The Hamilton waterjets are nothing more than big water pumps connected to diesel engines. They pick up water at high volume, low pressure and discharge it at low volume, high pressure, creating thrust. Semi-circular buckets downstream of the jet nozzles move up and down for forward and reverse while the nozzles themselves pivot side to side to alter direction. The buckets are synched so they respond in unison when you move the joystick.
Hinckley’s patented JetStick control has three modes: Docking Mode that adds the use of a hydraulic bow thruster for close quarters handling, Power Steer Mode that allows for total joystick control underway, and Helm Mode that provides for more conventional steering with the wheel.
Getting started, I had to disabuse myself of the need to grab the wheel and work the throttle levers in forward and reverse.
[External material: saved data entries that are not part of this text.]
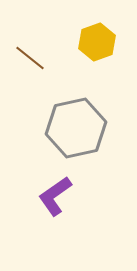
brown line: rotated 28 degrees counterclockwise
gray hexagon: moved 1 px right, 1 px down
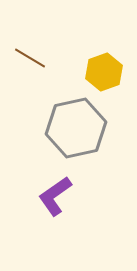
yellow hexagon: moved 7 px right, 30 px down
brown line: rotated 8 degrees counterclockwise
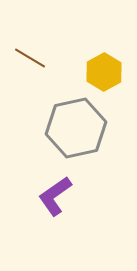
yellow hexagon: rotated 9 degrees counterclockwise
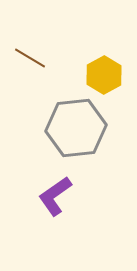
yellow hexagon: moved 3 px down
gray hexagon: rotated 6 degrees clockwise
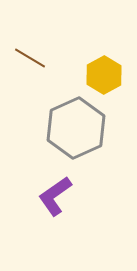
gray hexagon: rotated 18 degrees counterclockwise
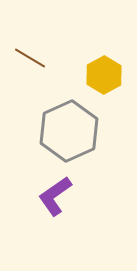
gray hexagon: moved 7 px left, 3 px down
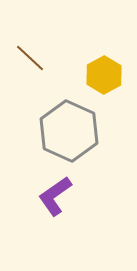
brown line: rotated 12 degrees clockwise
gray hexagon: rotated 12 degrees counterclockwise
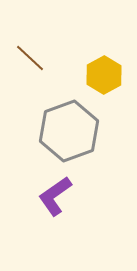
gray hexagon: rotated 16 degrees clockwise
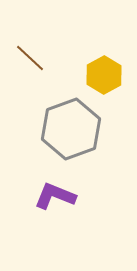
gray hexagon: moved 2 px right, 2 px up
purple L-shape: rotated 57 degrees clockwise
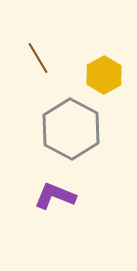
brown line: moved 8 px right; rotated 16 degrees clockwise
gray hexagon: rotated 12 degrees counterclockwise
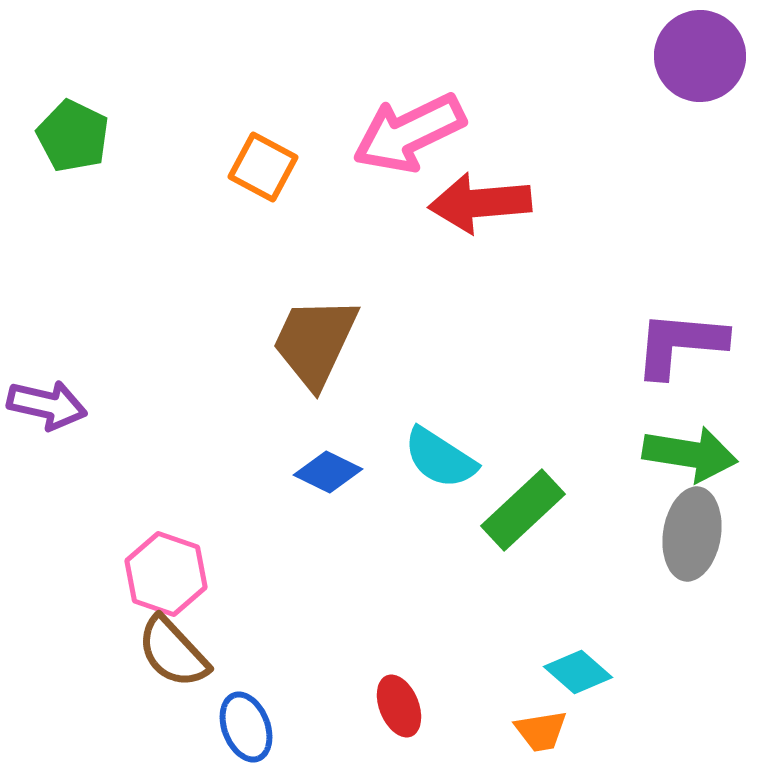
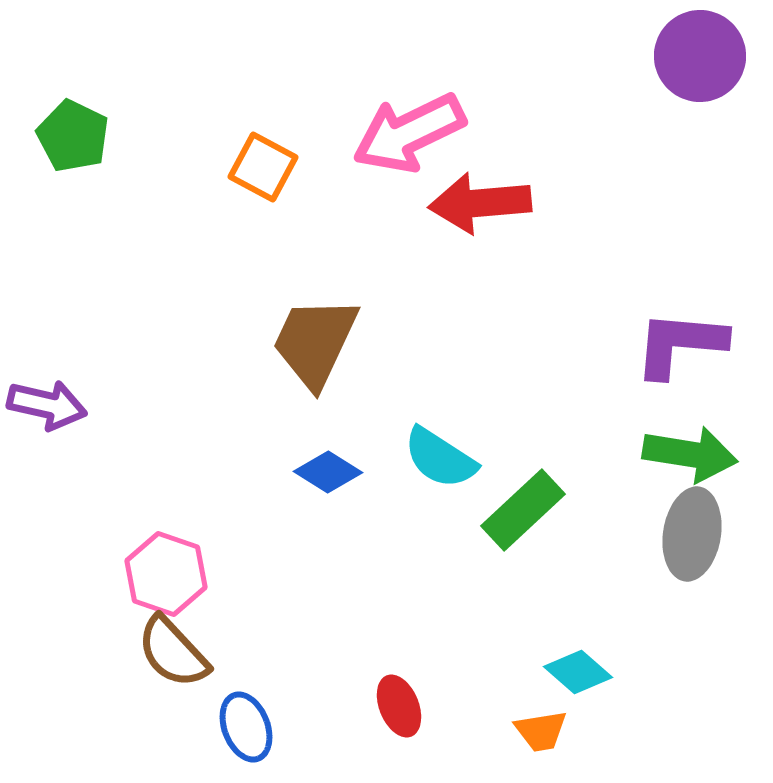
blue diamond: rotated 6 degrees clockwise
To go reverse, you leave the throttle levers in forward and pull the joystick back. Once I got the hang of it, I realized that in close quarters the MKIII has a feature no other boat can match: brakes. Sure, prop boats will stop if you throw back the throttles, but the sensation is anything but smooth. With waterjets, the engines don’t have gears—the buckets control forward and reverse, not the transmission. So the engines maintain smooth operation while the buckets change the flow direction.
The jets are so responsive in docking mode that I moved the joystick in reverse, and Friendship came to a near dead stop. I could spin her on her axis, crab sideways with the thruster, and hold position with almost no effort.
Underway, I had flashbacks to the classic Atari game “Tank Commander,” navigating through a crowded Intracoastal Waterway at 20 knots with a slight twist of my fingers. The deeper V helped the boat track straight and execute lock-to-lock turns at wide-open with no blowout or slippage. We handled several large wakes from fast-moving sportfishermen; the only time we took spray on the windshield was when I hit a rolling three-footer head-on at WOT. I brought Friendship back to Old Port Marina in Helm Mode, getting a feel for how she steered with the wheel. She did just fine, tracking as straight as any prop boat I’ve driven.
In many ways the MKIII is exactly the same as the original Picnic Boat, built with the same SCRIMP Kevlar and Carbon composite hull with vinylester resin. But all the changes are for the better. No second acts? In this case, F. Scott Fitzgerald, you were dead wrong.